KNSL
- Lamoni, Iowa; United States;
- Broadcast area: South Central Iowa, North Central Missouri
- Frequency: 97.9 MHz
- Branding: Iowa Public Radio

Programming
- Format: Public news/talk and adult alternative music

Ownership
- Owner: Iowa Public Radio, Inc.

History
- First air date: August 6, 1984
- Former call signs: KLAL (1984–1997); KASD (1997); KIIC (1997–2005); KOWI (2005–2012);
- Call sign meaning: News and Studio One in Lamoni

Technical information
- Licensing authority: FCC
- Facility ID: 81325
- Class: C2
- ERP: 50,000 watts
- HAAT: 150 meters (490 ft)
- Transmitter coordinates: 40°48′52″N 93°50′15″W﻿ / ﻿40.81444°N 93.83750°W

Links
- Public license information: Public file; LMS;
- Webcast: Listen live
- Website: Iowa Public Radio

= KNSL =

Iowa Public Radio station in Lamoni, Iowa

KNSL (97.9 MHz) is a public radio station licensed to Lamoni, Iowa, United States. The station is owned by Iowa Public Radio, Inc. (IPR)

KNSL carries Iowa Public Radio's "News" and "Studio One" services, featuring news/talk programming from IPR and National Public Radio in the daytime. In the evenings, the station carries "Studio One," airing adult album alternative music on weeknights, with jazz, blues and folk music also heard on weekends.
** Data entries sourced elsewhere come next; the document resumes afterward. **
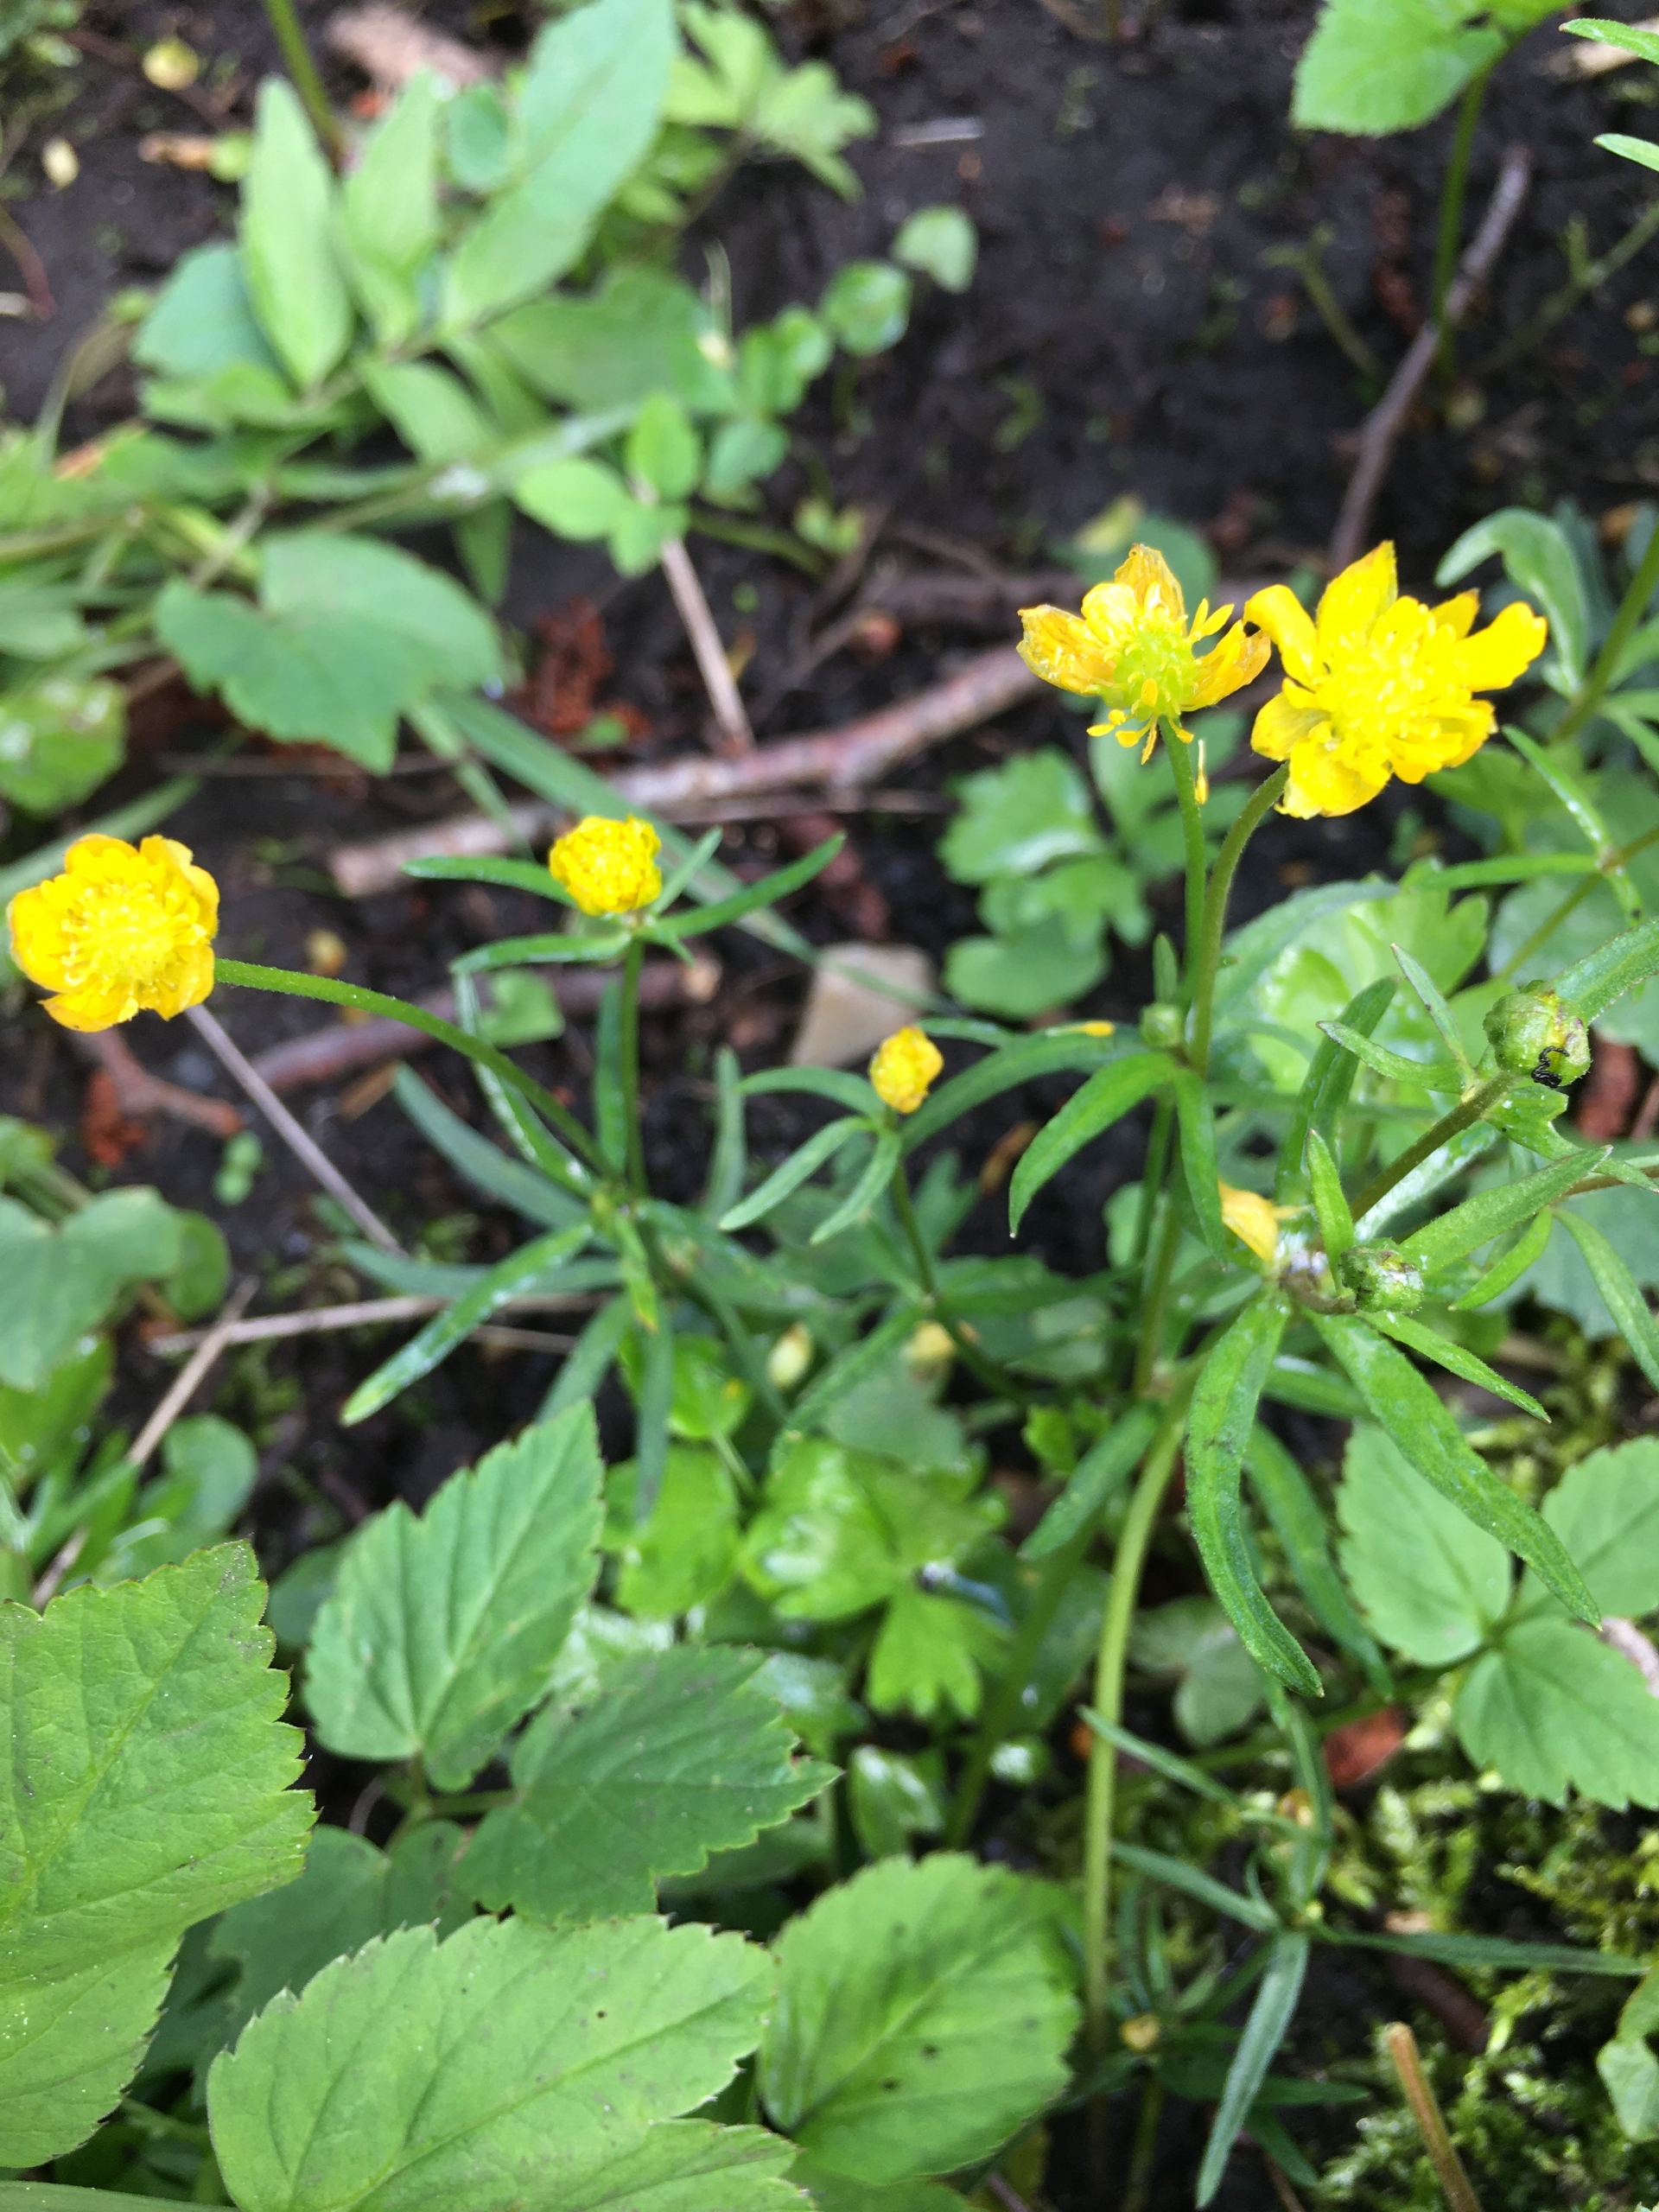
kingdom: Plantae
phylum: Tracheophyta
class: Magnoliopsida
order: Ranunculales
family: Ranunculaceae
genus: Ranunculus
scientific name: Ranunculus auricomus
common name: Nyrebladet ranunkel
KNSL is a simulcast of WOI-FM, the flagship station in Ames, Iowa.

==History==
On August 6, 1984, the station signed on as KLAL. It was initially on 97.7 MHz, broadcasting at only 1,300 watts, a fraction of its current power. Dwaine F. Meyer was the owner, and KLAL played adult contemporary music.

Around 1997, the station went off the air to rebuild and move one notch up the dial to 97.9 MHz. That was coupled with a boost in power to 50,000 watts. When it returned to the airwaves, it was KIIC, owned by Continental Broadcasting of Iowa, which played classic country music.

In 2004, Iowa Public Radio paid $450,000 to buy the station. It became a non-commercial public station. The following year, the call sign was changed to KOWI. In 2012, the call sign was switched to KNSL to indicate that the station is an affiliate of IPR's "News" and "Studio One" networks in Lamoni.